Daniel Fitzko, commissioner of Forests, Parks, and Restoration, and Dan Dohler, state forest fire supervisor, told the Government Operations & Military Affairs committee that Vermont needs statutory updates to make authority, prevention and preparedness clearer after a drought-driven high-risk fire season.
The proposals are intended to update a framework Dohler called —a system that was built in 1904.— The package would expressly clarify when the commissioner, as the designated state fire warden, can assume management of a large incident, delegate authority to an incident management team, and be the state entity needed for federal cost-recovery programs such as a FEMA Fire Management Assistance Grant when suppression costs exceed statutory thresholds.
Dohler recommended shifting town forest fire warden appointments toward municipal control: when a municipality is served by a fire department, the department's chief would be the default town forest fire warden and could designate deputies locally to issue burn permits. Dohler said that change would —line up— statutory authority with how communities already operate and reduce state administrative reappointments.
On permitting, officials proposed three defined categories of open burn: a category 1 campfire (36 inches or less, no permit required but can be banned by the commissioner), a category 2 open burn (larger or within 200 feet of flammable vegetation; requires a town permit), and a category 3 for prescribed burns, training burns or farm field burns that would require a permit plus a contingency plan describing resources and measures to prevent escape.

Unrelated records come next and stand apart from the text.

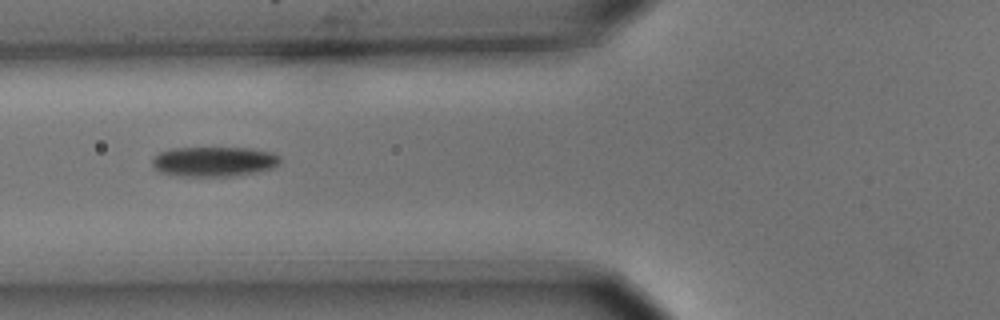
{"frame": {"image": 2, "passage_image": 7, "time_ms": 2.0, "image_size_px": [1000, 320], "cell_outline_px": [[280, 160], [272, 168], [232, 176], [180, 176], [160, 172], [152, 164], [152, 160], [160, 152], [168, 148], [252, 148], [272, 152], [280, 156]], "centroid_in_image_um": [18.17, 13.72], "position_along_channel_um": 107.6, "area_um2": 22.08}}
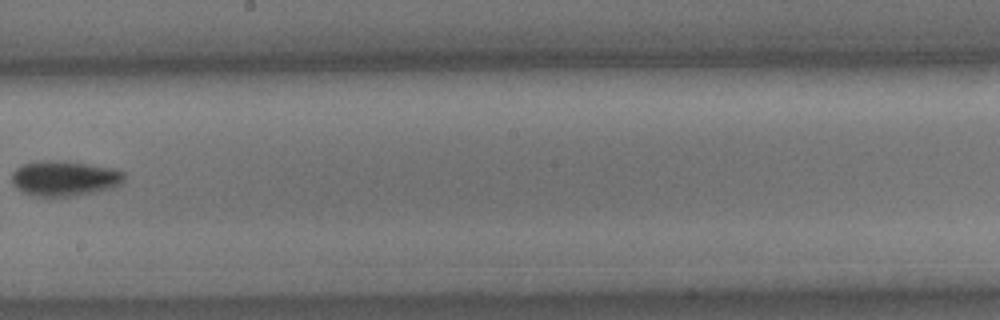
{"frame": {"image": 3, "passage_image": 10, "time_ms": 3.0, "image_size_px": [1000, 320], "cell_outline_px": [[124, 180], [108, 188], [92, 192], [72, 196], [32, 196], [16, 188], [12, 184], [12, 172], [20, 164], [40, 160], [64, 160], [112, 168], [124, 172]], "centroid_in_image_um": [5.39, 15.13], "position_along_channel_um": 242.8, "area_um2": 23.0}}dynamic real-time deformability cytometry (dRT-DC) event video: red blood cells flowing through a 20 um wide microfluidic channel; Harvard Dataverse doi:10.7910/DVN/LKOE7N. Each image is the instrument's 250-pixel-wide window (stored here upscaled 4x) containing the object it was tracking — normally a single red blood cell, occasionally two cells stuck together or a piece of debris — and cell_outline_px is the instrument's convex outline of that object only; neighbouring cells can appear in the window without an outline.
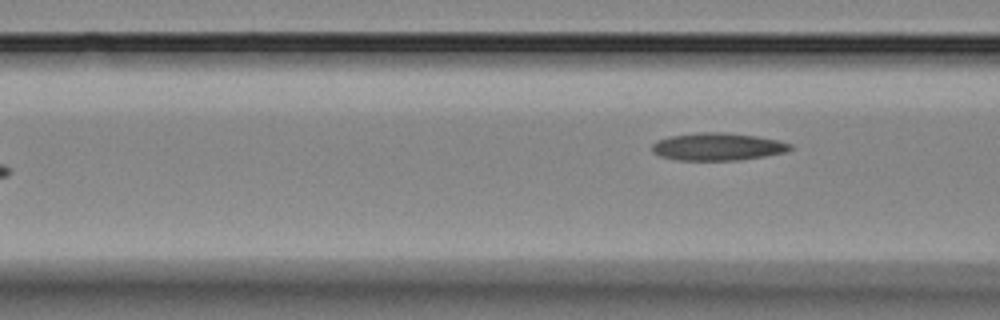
{"species": "Egyptian fruit bat (a non-hibernating species)", "species_latin": "Rousettus aegyptiacus", "temperature_condition": "room temperature", "stored_images_in_passage": 5, "camera_frame_rate_fps": 3000, "um_per_image_px": 0.085, "animal": {"sex": "female"}, "frame": {"image": 1, "passage_image": 5, "time_ms": 5.333, "image_size_px": [1000, 320], "cell_outline_px": [[792, 148], [784, 152], [764, 156], [740, 160], [680, 160], [660, 156], [652, 152], [652, 144], [656, 140], [668, 136], [696, 132], [724, 132], [756, 136], [780, 140], [792, 144]], "centroid_in_image_um": [60.98, 12.46], "position_along_channel_um": 105.6, "area_um2": 22.31}}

To improve situational awareness, the department proposed shortening reporting windows. Under the current law, wardens file reports within two weeks; Dohler said the department needs immediate knowledge and proposed notification to the commissioner within 24 hours of discovery and a final report within 48 hours of extinguishment.
Officials also sought statutory clarity on suppression cost reimbursement. Dohler noted municipalities are generally responsible for suppression costs on non-ANR (Agency of Natural Resources) lands but that statute currently says FPR —may— reimburse costs; the proposal defines when and how FPR may pay (for example, when FEMA or emergency legislative funds are available) and sets procedural requirements for reimbursement requests.
On enforcement, Dohler described a little-used criminal-ticket process (Title 10, a subchapter on uniform fire prevention tickets) with nominal fines and complex court processing. The department proposed moving enforcement toward municipal mechanisms and education so town wardens—typically volunteers—are not placed in the role of issuing criminal charges.
Dohler said the department will convene a task force (FPR, Division of Fire Safety, Vermont Emergency Management, League of Cities and Towns, parks chiefs and others) to assess long-term staffing, equipment, funding and policy needs and report recommendations to the Legislature by July 2027.
Committee members asked about penalties and whether statutes currently impose criminal penalties for starting forest fires; Dohler replied he was not aware of a clear statutory penalty for that conduct and said municipal ordinances and law enforcement are commonly used.
The committee indicated the proposals are likely to be introduced as legislation; staff said no immediate budget request accompanied the statutory changes. The briefing closed with staff agreeing to add a drought map to the record and to bring statutory language forward for bill drafting.